Les problèmes étaient d’abord internes : Outre les craintes des syndicats qui y voyaient une privatisation partielle de l’enseignement public, il fallait trouver les professeurs assez versés en anglais qu’il fallut emprunter à d’autres lycées. Ce problème initial s’est résolu sur les dernières années qui ont vu de plus en plus d’enseignants sortir d’universités anglaises ou américaines.

Le directeur de l’Athénée, l’ancien professeur en biologie Joseph Salentiny voit la filière anglaise comme une « huitième section ». Or le BI, reste une filière ambiguë. Ainsi, les épreuves et examens sont envoyés par voie postale à Genève pour y être corrigés et les oraux enregistrés au avant d’être transférés en Suisse pour y être notés. C’est aussi une filière qui attire de nombreux élèves luxembourgeois ; ainsi presqu’un tiers des 72 élèves est de nationalité luxembourgeoise, suivi par les Britanniques avec environ vingt pour cent. Le directeur Salentiny se dit « heureux d’avoir pu rendre service pour attirer les entreprises. » Quant au premier conseiller Straus, il dit étudier les possibilités d’extension du modèle, mais, ajoute-t-il, le ministère est un lourd navire ».

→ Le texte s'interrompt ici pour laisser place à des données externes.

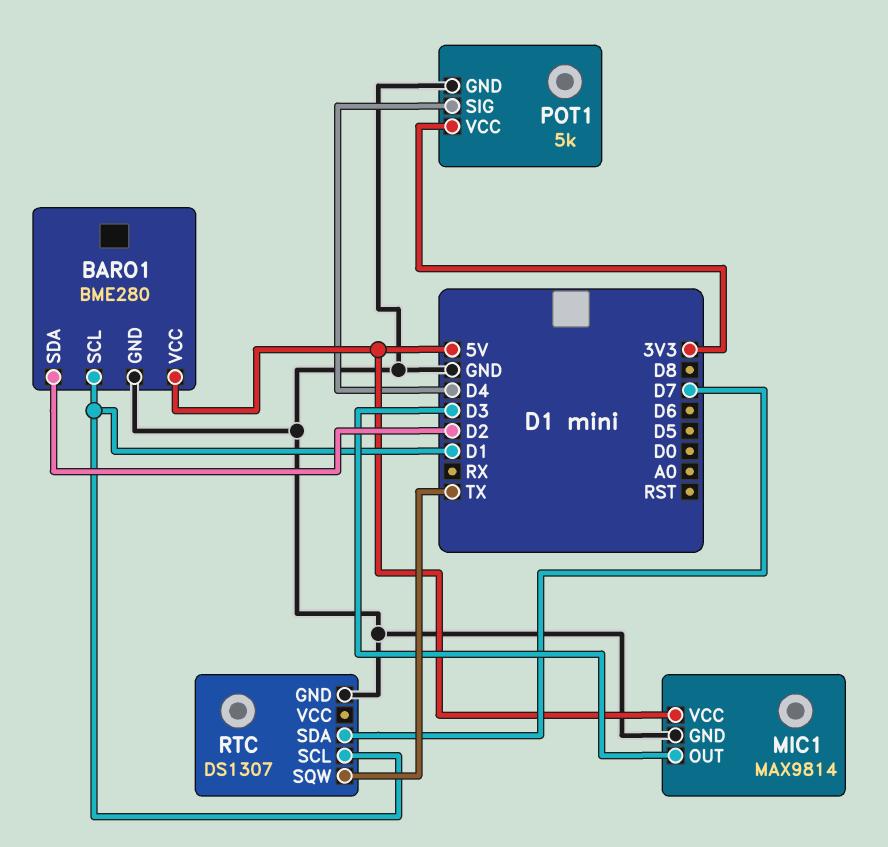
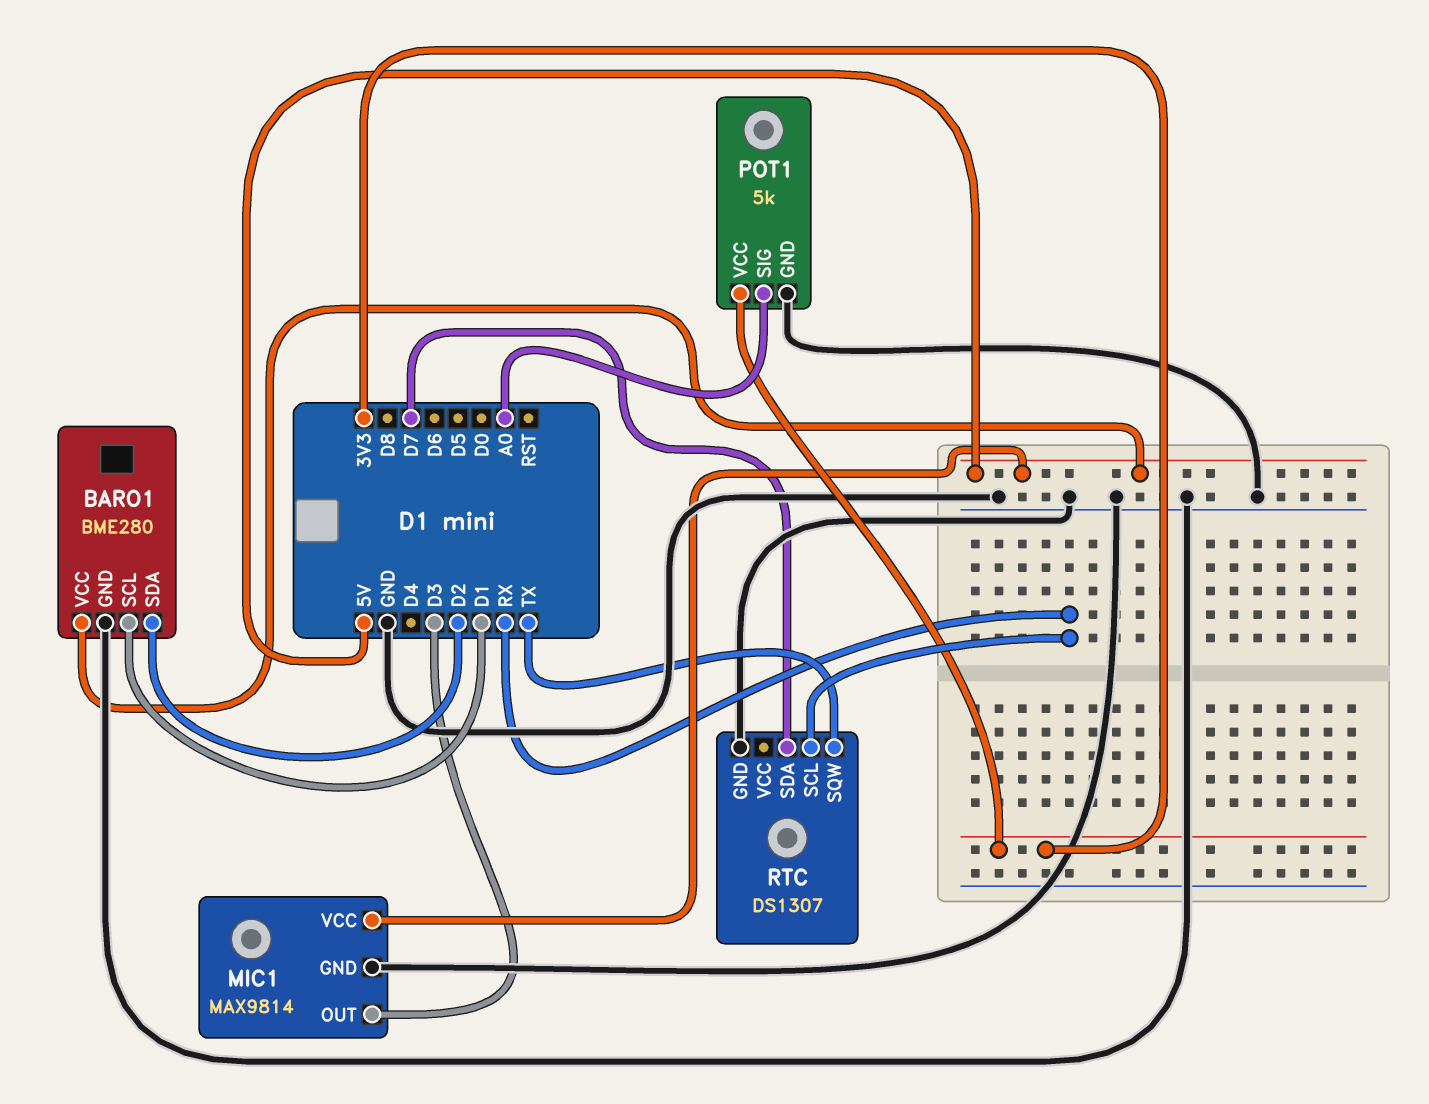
POT1 pin SIG: D4 -> A0
RTC pin SCL: D1 -> RX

Pour les jeunes fils de bourgeois, l’Athénée de Luxembourg et les internats de jésuites en France ou en Belgique (pour les élites rurales) ont marqué pendant longtemps un passage obligatoire. À la fin du dix-neuvième siècle, face à la recrudescence d’élèves de parents plus pauvres, le gouvernement décida d’augmenter les frais d’inscriptions pour éviter que les lycées classiques ne produisent une foule de citoyens trop éduqués qui risquaient de devenir, selon les termes d’un directeur de lycée en 1865, « une charge déplorable pour leur famille et un triste fléau pour la société ». Cette politique eut les effets escomptés : En 1880, le Luxembourg produisit 38 bacheliers, dix ans plus tard, ils étaient trente, dont les trois quarts sortaient du Kolléisch.

Les lycées privés anglophones ont-ils succédé au Kolléisch et à son idéologie hybride d’humanisme et d’élitisme comme fabrique de reproduction de l’élite ? Pas sûr, car l’engouement reste assez limité ; ainsi à l’International School Luxembourg (ISL), uniquement six pour cent (75 élèves) des inscrits sont de nationalité luxembourgeoise. Une proportion qui, sur les dix dernières années, est restée relativement stable. Quant à la Saint Georges School anglaise, moins d’une vingtaine des élèves inscrits sont luxembourgeois.